A few organisms may resist disinfection in the laundry. A study looking at the relative thermotolerance of enterococci showed that they were inactivated during the washing cycle, despite tolerance to the high temperatures alone. Clostridioides difficile spores inoculated into cotton sheets and run through a simulated hospital linen washing cycle were noted to remain viable after cleaning. An obvious potential pitfall during cleaning is failure to achieve intended time, temperature or disinfectant concentration minimums. Excursions may be difficult to detect if laundry is managed off-site or by a contractor.
A busy infection prevention service may not have the bandwidth to survey off-site or contracted linen services more than once or twice a year. Trust and communication with those responsible for linen processing are critical to ensuring prompt notification and resolution if an issue is discovered. Processed linen should make it to the patient’s bedside clean. The quintessential infection prevention standard – separation of clean and dirty – must be baked into the management of clean linen.
A unidirectional flow at the laundry-processing facility will help prevent pathogens from soiled linen coming into contact with the clean linen, even indirectly from the hands or clothing of workers. Laundry surfaces should be routinely disinfected, and hand hygiene should be monitored for compliance. Laundering requires both heat and water – prerequisites for the growth of pathogenic mould. Healthcare outbreaks of mucormycosis have been linked to linens. In a vulnerable patient population, mould exposure is associated with severe or life-threatening infections. If linen must be transported from an off-site facility, it should be covered during transport to prevent contamination. Linens still warm from processing should be allowed to reach ambient temperature before covering, as condensation and reduced airflow promote mould growth.

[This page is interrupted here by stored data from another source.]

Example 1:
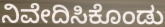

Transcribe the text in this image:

ನಿವೇದಿಸಿಕೊಂಡು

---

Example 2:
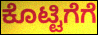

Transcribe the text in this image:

ಕೊಟ್ಟಿಗೆಗೆ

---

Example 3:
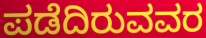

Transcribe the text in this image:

ಪಡೆದಿರುವವರ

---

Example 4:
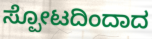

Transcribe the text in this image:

ಸ್ಪೋಟದಿಂದಾದ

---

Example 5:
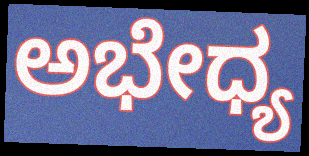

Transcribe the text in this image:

ಅಭೇಧ್ಯ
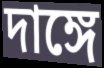
দাঙ্গে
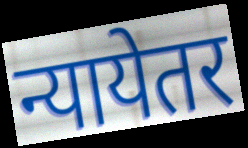
न्यायेतर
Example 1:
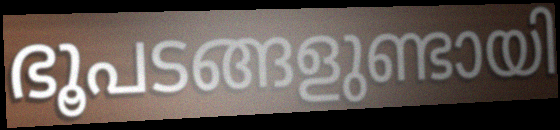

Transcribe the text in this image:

ഭൂപടങ്ങളുണ്ടായി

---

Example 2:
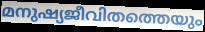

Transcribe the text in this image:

മനുഷ്യജീവിതത്തെയും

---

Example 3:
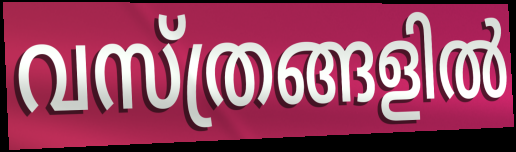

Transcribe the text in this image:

വസ്ത്രങ്ങളിൽ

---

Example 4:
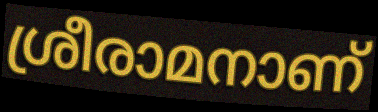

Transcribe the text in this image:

ശ്രീരാമനാണ്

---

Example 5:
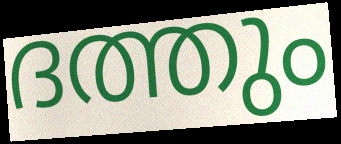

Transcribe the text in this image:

ദത്തും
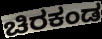
ಚಿರಕಂಡ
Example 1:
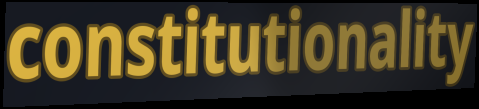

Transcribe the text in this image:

constitutionality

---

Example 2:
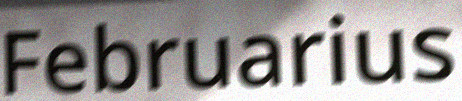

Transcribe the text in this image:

Februarius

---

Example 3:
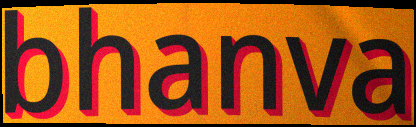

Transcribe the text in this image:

bhanva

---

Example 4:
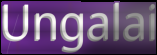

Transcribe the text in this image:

Ungalai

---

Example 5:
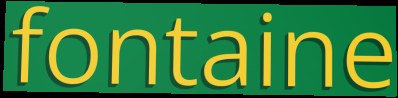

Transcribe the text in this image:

fontaine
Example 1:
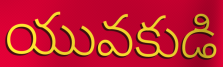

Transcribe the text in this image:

యువకుడి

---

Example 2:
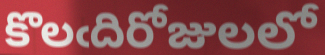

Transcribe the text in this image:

కొలఁదిరోజులలో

Once linen arrives in the hospital, it should be unloaded promptly and stored in a manner that prevents contamination.
Storage
Within the clean-linen supply, contamination may occur from hands of healthcare workers accessing clean linens without first performing hand hygiene. Clean storage rooms should be protected and monitored for excursions of temperature, humidity and damage associated with floods. Co-storage with soiled items or devices like refrigerators that include fans and condensation or generate heat should also be avoided.
Prevent contamination by ensuring covers or cabinets are kept closed. Methods of storing and using linens may vary. The astute infection preventionist may need to use shoe-leather epidemiology to identify how linens make it ‘the final mile’ if there is a concern for potential transmission.

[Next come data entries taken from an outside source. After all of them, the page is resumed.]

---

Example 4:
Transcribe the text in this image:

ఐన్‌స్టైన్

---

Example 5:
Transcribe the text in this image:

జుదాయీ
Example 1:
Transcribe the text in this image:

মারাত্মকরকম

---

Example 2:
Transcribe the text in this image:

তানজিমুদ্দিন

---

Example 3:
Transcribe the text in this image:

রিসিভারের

If there is a delay from when a bed is made to when a patient occupies the room, how long before linens would need to be replaced? Is there a mechanism to identify if a bed is used surreptitiously? This may not be a concern for busy facilities with high occupancy, rapid turnover and adequate call room space, but with the change in elective procedures during the COVID-19 pandemic, there may have been changes to patient and employee flow.

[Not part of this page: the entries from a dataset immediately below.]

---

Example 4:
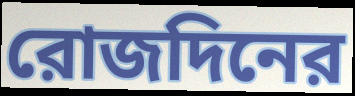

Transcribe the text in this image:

রোজদিনের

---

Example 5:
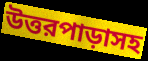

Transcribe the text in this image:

উত্তরপাড়াসহ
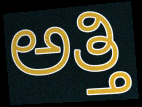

A process to ensure linens are freshly made immediately before patient arrival will reduce the risk of contamination. There are many ways for pathogens to hitch a ride in the hospital environment. Linen is only one of many potential fomites that could be implicated in environmental transmission of hospital pathogens. Ensuring soiled linen is appropriately contained, transported, cleaned and stored is essential to preventing transmission from this easy to-overlook aspect of the healthcare environment, according to Infection Control Today.